2 min read

Cleaning Up Sitemaps for Google Search Console

Google wasn't indexing my sitemap properly. Turned out I had redirect URLs polluting it.

Noticed Google Search Console wasn’t picking up my sitemap submissions properly. Took a closer look at what was actually in there.

The problem

My sitemap generator was including redirect URLs alongside the canonical ones. For example:

sitemap-tools.xml: /ko/tools/base64, /en/tools/base64, /ja/tools/base64
sitemap-pages.xml: /tools/base64 (redirect page!)

The /tools/base64 page just redirects to /{lang}/tools/base64, but it was sitting in the sitemap. Google sees this, tries to crawl it, gets redirected, and probably gets confused.

Same issue with /anonymous-chat - it redirects to /{lang}/anonymous-chat.

What I fixed

Updated scripts/generate-sitemaps.mjs to:

  1. Filter out redirect URLs
const REDIRECT_PATTERNS = [
  /^\/tools\/[^/]+\/?$/,    // /tools/xxx without lang prefix
  /^\/tools\/?$/,           // /tools/ index
  /^\/anonymous-chat\/?$/,  // /anonymous-chat
];

function isRedirectUrl(pathname) {
  return REDIRECT_PATTERNS.some((pattern) => pattern.test(pathname));
}
  1. Use actual blog post dates for lastmod

Before, every URL had the same lastmod timestamp (build time). Google probably ignored it.
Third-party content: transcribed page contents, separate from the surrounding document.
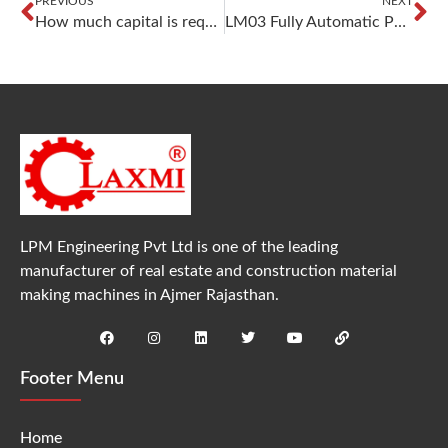
PREVIOUS
NEXT
How much capital is required to start Fly Ash Bricks business?
LM03 Fully Automatic Paver Block Making Machine – High Production, Precision & Profitability
LPM Engineering Pvt Ltd is one of the leading
manufacturer of real estate and construction material
making machines in Ajmer Rajasthan.
Footer Menu
Home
function getBlogPostDates() {
  const dates = new Map();
  const files = fs.readdirSync(CONTENT_DIR).filter((f) => f.endsWith('.mdx'));

  for (const file of files) {
    const content = fs.readFileSync(path.join(CONTENT_DIR, file), 'utf-8');
    const dateMatch = content.match(/^date:\s*(\d{4}-\d{2}-\d{2})/m);

    if (dateMatch) {
      const slug = file.replace('.mdx', '');
      dates.set(slug, `${dateMatch[1]}T00:00:00.000Z`);
    }
  }
  return dates;
}

Now blog posts have their actual publish date as lastmod.

Results

BeforeAfter
179 URLs (with duplicates)154 URLs (canonical only)
All same lastmodBlog posts have real dates
sitemap-blog.xml:     17 URLs
sitemap-tools.xml:   123 URLs (ko/en/ja × tools)
sitemap-projects.xml:  9 URLs
sitemap-pages.xml:     5 URLs

41 redirect URLs excluded.

Validation

Quick check that no redirect URLs leaked through:

xmllint --noout dist/sitemap-*.xml
# All valid

grep -E "/tools/[^/]+/" dist/sitemap-pages.xml
# Empty - no legacy tool URLs

Should see better indexing now that Google isn’t chasing redirects in the sitemap.